▶ [Instructions for the task] Return the entries verbatim, starting at their first line and ending after the line that contains "うどう」にご相談ください。", with that line included.

▶ [Data to process]
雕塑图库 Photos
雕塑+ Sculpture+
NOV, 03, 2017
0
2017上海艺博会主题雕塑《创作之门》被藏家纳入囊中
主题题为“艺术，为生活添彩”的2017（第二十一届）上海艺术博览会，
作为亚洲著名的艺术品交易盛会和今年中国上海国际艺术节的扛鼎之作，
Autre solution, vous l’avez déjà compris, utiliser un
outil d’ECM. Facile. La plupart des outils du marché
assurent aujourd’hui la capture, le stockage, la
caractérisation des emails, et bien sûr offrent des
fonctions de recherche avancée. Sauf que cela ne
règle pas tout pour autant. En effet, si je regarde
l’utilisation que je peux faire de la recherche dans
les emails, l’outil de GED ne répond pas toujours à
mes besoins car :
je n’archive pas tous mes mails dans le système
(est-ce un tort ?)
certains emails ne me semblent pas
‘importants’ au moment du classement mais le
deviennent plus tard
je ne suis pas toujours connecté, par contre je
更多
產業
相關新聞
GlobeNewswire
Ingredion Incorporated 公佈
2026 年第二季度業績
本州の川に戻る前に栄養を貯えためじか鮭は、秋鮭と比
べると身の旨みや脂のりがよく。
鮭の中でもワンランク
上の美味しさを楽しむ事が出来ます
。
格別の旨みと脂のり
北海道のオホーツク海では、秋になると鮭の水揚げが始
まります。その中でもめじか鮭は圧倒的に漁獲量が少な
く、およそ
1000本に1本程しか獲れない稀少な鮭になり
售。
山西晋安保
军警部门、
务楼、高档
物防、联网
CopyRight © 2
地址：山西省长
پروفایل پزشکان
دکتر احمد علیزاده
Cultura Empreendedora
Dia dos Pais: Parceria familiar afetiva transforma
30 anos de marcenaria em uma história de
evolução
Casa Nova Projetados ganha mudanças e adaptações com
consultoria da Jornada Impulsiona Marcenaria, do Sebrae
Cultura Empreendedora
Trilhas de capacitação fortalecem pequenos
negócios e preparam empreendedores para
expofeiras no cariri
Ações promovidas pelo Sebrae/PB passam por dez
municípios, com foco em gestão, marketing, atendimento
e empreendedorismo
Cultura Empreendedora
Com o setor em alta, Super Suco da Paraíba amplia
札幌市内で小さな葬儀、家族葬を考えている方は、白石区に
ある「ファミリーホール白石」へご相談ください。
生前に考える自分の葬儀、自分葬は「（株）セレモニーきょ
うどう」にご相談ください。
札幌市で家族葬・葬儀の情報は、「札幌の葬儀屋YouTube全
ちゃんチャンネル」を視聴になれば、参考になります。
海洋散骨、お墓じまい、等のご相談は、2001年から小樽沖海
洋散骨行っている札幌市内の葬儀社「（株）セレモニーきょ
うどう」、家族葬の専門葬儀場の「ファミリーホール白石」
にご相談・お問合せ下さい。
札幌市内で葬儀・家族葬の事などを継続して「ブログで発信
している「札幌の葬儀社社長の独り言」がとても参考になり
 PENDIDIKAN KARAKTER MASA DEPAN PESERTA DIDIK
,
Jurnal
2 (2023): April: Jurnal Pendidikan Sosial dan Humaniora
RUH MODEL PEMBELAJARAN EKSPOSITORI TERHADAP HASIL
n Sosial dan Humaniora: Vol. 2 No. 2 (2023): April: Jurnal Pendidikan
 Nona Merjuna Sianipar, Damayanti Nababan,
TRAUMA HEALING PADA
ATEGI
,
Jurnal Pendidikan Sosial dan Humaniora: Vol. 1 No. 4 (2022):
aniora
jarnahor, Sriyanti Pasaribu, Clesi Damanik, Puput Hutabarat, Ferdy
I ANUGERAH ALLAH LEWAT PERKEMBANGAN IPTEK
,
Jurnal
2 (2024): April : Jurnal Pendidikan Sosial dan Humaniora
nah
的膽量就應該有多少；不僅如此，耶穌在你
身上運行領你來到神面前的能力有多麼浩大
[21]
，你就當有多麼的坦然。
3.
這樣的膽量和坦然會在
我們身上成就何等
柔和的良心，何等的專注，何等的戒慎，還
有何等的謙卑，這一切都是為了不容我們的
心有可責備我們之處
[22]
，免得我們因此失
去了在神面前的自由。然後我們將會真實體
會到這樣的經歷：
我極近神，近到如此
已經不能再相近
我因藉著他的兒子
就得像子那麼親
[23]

▶ [Result]
雕塑图库 Photos
雕塑+ Sculpture+
NOV, 03, 2017
0
2017上海艺博会主题雕塑《创作之门》被藏家纳入囊中
主题题为“艺术，为生活添彩”的2017（第二十一届）上海艺术博览会，
作为亚洲著名的艺术品交易盛会和今年中国上海国际艺术节的扛鼎之作，
Autre solution, vous l’avez déjà compris, utiliser un
outil d’ECM. Facile. La plupart des outils du marché
assurent aujourd’hui la capture, le stockage, la
caractérisation des emails, et bien sûr offrent des
fonctions de recherche avancée. Sauf que cela ne
règle pas tout pour autant. En effet, si je regarde
l’utilisation que je peux faire de la recherche dans
les emails, l’outil de GED ne répond pas toujours à
mes besoins car :
je n’archive pas tous mes mails dans le système
(est-ce un tort ?)
certains emails ne me semblent pas
‘importants’ au moment du classement mais le
deviennent plus tard
je ne suis pas toujours connecté, par contre je
更多
產業
相關新聞
GlobeNewswire
Ingredion Incorporated 公佈
2026 年第二季度業績
本州の川に戻る前に栄養を貯えためじか鮭は、秋鮭と比
べると身の旨みや脂のりがよく。
鮭の中でもワンランク
上の美味しさを楽しむ事が出来ます
。
格別の旨みと脂のり
北海道のオホーツク海では、秋になると鮭の水揚げが始
まります。その中でもめじか鮭は圧倒的に漁獲量が少な
く、およそ
1000本に1本程しか獲れない稀少な鮭になり
售。
山西晋安保
军警部门、
务楼、高档
物防、联网
CopyRight © 2
地址：山西省长
پروفایل پزشکان
دکتر احمد علیزاده
Cultura Empreendedora
Dia dos Pais: Parceria familiar afetiva transforma
30 anos de marcenaria em uma história de
evolução
Casa Nova Projetados ganha mudanças e adaptações com
consultoria da Jornada Impulsiona Marcenaria, do Sebrae
Cultura Empreendedora
Trilhas de capacitação fortalecem pequenos
negócios e preparam empreendedores para
expofeiras no cariri
Ações promovidas pelo Sebrae/PB passam por dez
municípios, com foco em gestão, marketing, atendimento
e empreendedorismo
Cultura Empreendedora
Com o setor em alta, Super Suco da Paraíba amplia
札幌市内で小さな葬儀、家族葬を考えている方は、白石区に
ある「ファミリーホール白石」へご相談ください。
生前に考える自分の葬儀、自分葬は「（株）セレモニーきょ
うどう」にご相談ください。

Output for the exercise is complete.